§ **Source document**
+-------+

Estate planning considerations for blended families
February 02, 2023 | by Kushner LaGraize, LLC
When two people with children from previous relationships get married, they form a blended family. While this can create a unique and loving situation, it raises some complicated estate planning considerations.
Most of us want to ensure our children and stepchildren are taken care of financially should something happen to us. However, many are unaware of the ways children can be unintentionally disinherited.
In this article, we will provide some estate planning considerations for blended families. We’ll discuss how to ensure that your stepchildren are included in your estate plan and how to make sure that your biological children are never left out.
What are the inheritance rights of stepchildren?
In most states, stepchildren do not have automatic inheritance rights unless they’ve been adopted by their stepparent. This means that if you die without a will or other estate planning documents in place, your stepchildren would not inherit anything from you.
If you want them to be able to inherit from you, you need to include them in your estate plan. You cannot simply say, “I leave my assets to my children,” in your will, as this may not legally include your stepchildren. You must explicitly name your stepchildren as beneficiaries to ensure they are included.

+-------+

§ **Material supplied**

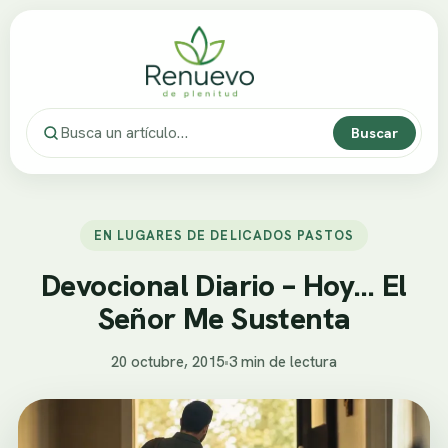
Buscar
EN LUGARES DE DELICADOS PASTOS
Devocional Diario – Hoy… El
Señor Me Sustenta
20 octubre, 2015
•
3 min de lectura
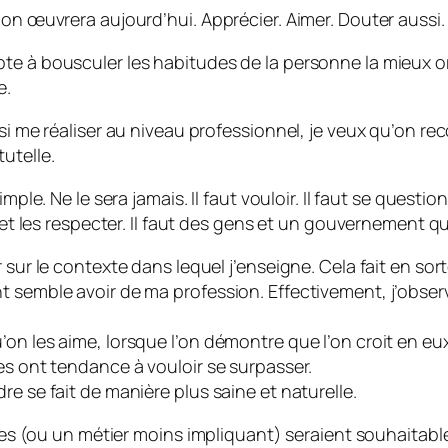
 on œuvrera aujourd’hui. Apprécier. Aimer. Douter aussi.
e à bousculer les habitudes de la personne la mieux orga
e.
si me réaliser au niveau professionnel, je veux qu’on reco
utelle.
mple. Ne le sera jamais. Il faut vouloir. Il faut se questi
e et les respecter. Il faut des gens et un gouvernement 
 sur le contexte dans lequel j’enseigne. Cela fait en sort
nt semble avoir de ma profession. Effectivement, j’obs
on les aime, lorsque l’on démontre que l’on croit en eux
es ont tendance à vouloir se surpasser.
e se fait de manière plus saine et naturelle.
nces (ou un métier moins impliquant) seraient souhaitable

+-------+

§ **What to work on**
- A) In the blended-family estate planning article, repeat the stretch from "In most states, stepchildren" through "anything from you." word for word.
- B) According to the blended-family estate planning article, why isn't it enough to write "I leave my assets to my children" in a will if you want your stepchildren to inherit? Answer in one to three sentences.
- C) Resume the blended-family estate planning article right after its last sentence and keep writing it.

§ **Per-task outputs**
- A)
In most states, stepchildren do not have automatic inheritance rights unless they’ve been adopted by their stepparent. This means that if you die without a will or other estate planning documents in place, your stepchildren would not inherit anything from you.

- B) That wording may not legally include stepchildren. To make sure they are included, you must name them explicitly as beneficiaries.

- C)
Another thing to consider is whether or not your stepchildren are entitled to a share of your pension or other retirement benefits because these assets are typically left to designated beneficiaries outside of a will or trust. Designating “your children” as beneficiaries may not legally include your stepchildren and therefore, specifically naming your stepchildren as beneficiaries ensures that they are included. With that said, your ability to designate beneficiaries will vary depending on the rules of the particular retirement plan, so it’s essential to check with your plan administrator to find out how to properly plan for the disposition of retirement benefits.
How children of divorce are unintentionally disinherited
In some cases, biological children may be unintentionally disinherited if their parents divorce and remarry. For example, let’s say John and Linda Doe have a child, Steve. John and Linda both divorce and each re-marry. If John Doe dies and leaves everything to his new spouse in his estate plan, his biological son Steve will not automatically be entitled to inherit anything from the new spouse unless she explicitly includes Steve in her estate plan.
This is one of the most common ways children are unintentionally disinherited.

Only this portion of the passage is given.